Comparison of Vedic Multiplier with Conventional Array and Wallace Tree Multiplier

ANU THOMAS¹, ASHLY JACOB², SERIN SHIBU³, SWATHI SUDHAKARAN⁴
¹B.Tech Scholar, Saintgits College of Engineering, Kottayam, KL, India, E-mail: anumt05@gmail.com.
²B.Tech Scholar, Saintgits College of Engineering, Kottayam, KL, India, E-mail: ashlyjacob@yahoo.com.
³B.Tech Scholar, Saintgits College of Engineering, Kottayam, KL, India, E-mail: serinsara29@gmail.com.
⁴B.Tech Scholar, Saintgits College of Engineering, Kottayam, KL, India, E-mail: swathipanachoor@gmail.com.

Abstract: In the design of most high performance systems such as FIR filters, image processing, microprocessors multipliers are the integral components and multiplication is the important fundamental function in arithmetic operations. A CPU (central processing unit) devotes a considerable amount of processing time for performing arithmetic operations. High speed processors depends greatly on the multipliers. Multiplication requires substantially more hardware resources and processing time than addition and subtraction. Since multiplication dominates the execution time of most DSP algorithms, there is a need of high speed multiplier. Currently the speed of the multipliers is limited by the speed of the adders used for partial product addition. In this paper, we proposed a high speed 8-bit multiplier using a Vedic Mathematics (Urdhva Tiryagbyham sutra) [1]for generating the partial products. And comparison of this 8-bit Vedic multiplier using RCA with conventional array multiplier, Wallace tree multiplier and 8-bit Vedic multiplier using CLA. Simulation and synthesise of the design is carry out using Xilinx ISE 14.7.
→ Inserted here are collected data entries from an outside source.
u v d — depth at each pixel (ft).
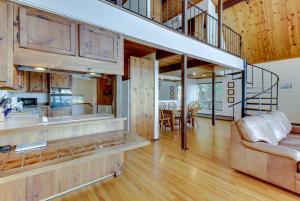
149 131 15.03
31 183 6.09
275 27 18.15
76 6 6.76
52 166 3.92
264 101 22.13
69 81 16.92
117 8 8.25
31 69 6.23
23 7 5.40
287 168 6.98
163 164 9.96
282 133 10.88
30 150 5.00
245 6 18.62
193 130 19.45
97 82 19.33
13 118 8.23
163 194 7.00
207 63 16.74
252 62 22.99
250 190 7.29
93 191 7.22
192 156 11.24
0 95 10.16
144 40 9.55
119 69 8.21
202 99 31.68
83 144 5.65
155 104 15.52
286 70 20.35
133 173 8.84
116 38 8.11
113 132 7.67
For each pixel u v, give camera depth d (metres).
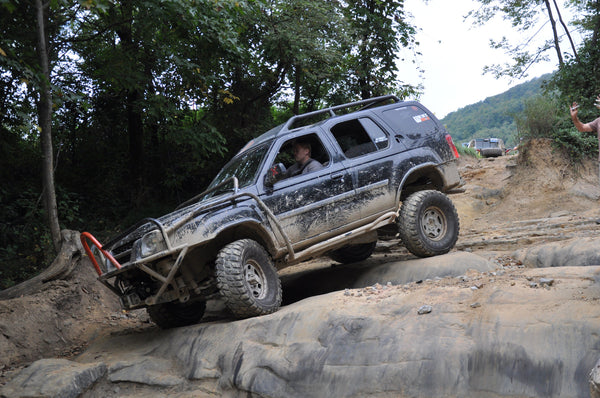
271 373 4.28
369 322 4.20
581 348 3.14
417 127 7.14
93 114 13.91
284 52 12.77
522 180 11.88
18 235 10.02
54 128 13.09
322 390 3.94
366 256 8.21
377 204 6.47
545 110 12.36
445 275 5.91
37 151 12.98
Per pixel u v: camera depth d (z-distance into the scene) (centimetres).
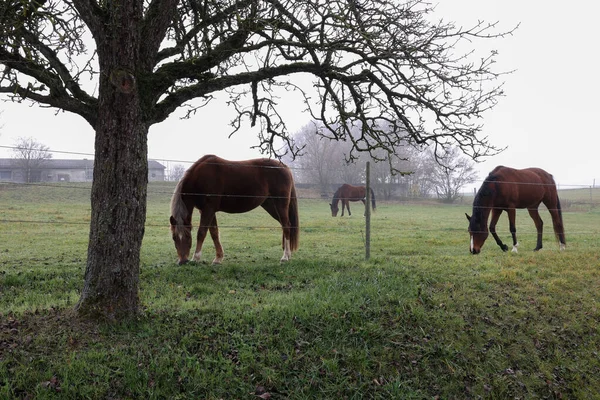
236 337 473
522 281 730
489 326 577
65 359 404
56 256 914
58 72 477
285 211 915
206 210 862
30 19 517
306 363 455
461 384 478
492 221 1066
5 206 2234
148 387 394
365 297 599
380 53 623
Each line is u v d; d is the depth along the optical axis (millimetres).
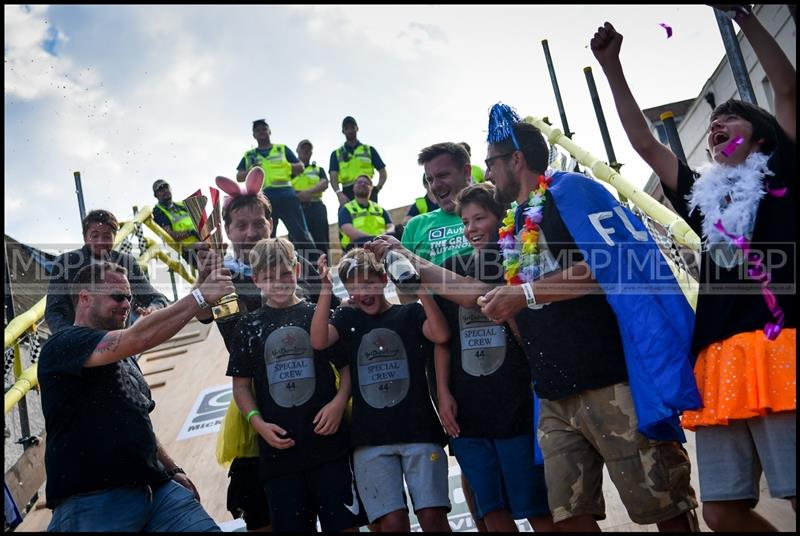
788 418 2416
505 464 3129
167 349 7504
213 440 5129
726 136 2719
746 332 2496
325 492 3170
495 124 3186
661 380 2609
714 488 2535
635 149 2941
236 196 4027
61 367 2986
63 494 2936
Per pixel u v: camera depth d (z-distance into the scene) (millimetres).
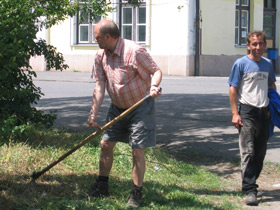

Keywords: Vedic Multiplier, Urdhva Tiryagbhayam, Array Multiplier; Wallace Tree Multiplier.

I. INTRODUCTION

The demand for high speed processing has been increasing as a result of expanding computer and signal processing applications. Higher throughput arithmetic operations are important to achieve the desired performance in many real-time signal and image processing applications. One of the key arithmetic operations in such applications is multiplication and the development of fast multiplier circuit has been a subject of interest over decades. Multiplication process is used in many applications like instrumentaiton and measurement, communications, audio and video processing, animations, special effect, Graphics, image enhancement, Navigation, radar, GPS, and control applications like robotics, machine vision etc. Reducing the time delay and power consumption are very essential requirements for these applications. This work presents different multiplier architectures such as basic array multiplier, Wallace tree multiplier and Vedic multiplier. Multiplier based on Vedic Mathematics is one of the fast and low power multiplier. The speed of multiplication operation is of great importance in DSP as well as in general processor. In the past multiplication was implemented generally with a sequence of addition, subtraction and shift operations. There have been many algorithms proposals in literature to perform multiplication, each offering different advantages and having trade-off in terms of speed, circuit complexity, area and power consumption. Digital multipliers are the core components of all the digital signal processors (DSPs) and the speed of the DSP is largely determined by the speed of its multipliers. The most common multiplication algorithms followed in the digital hardware is array multiplication algorithm.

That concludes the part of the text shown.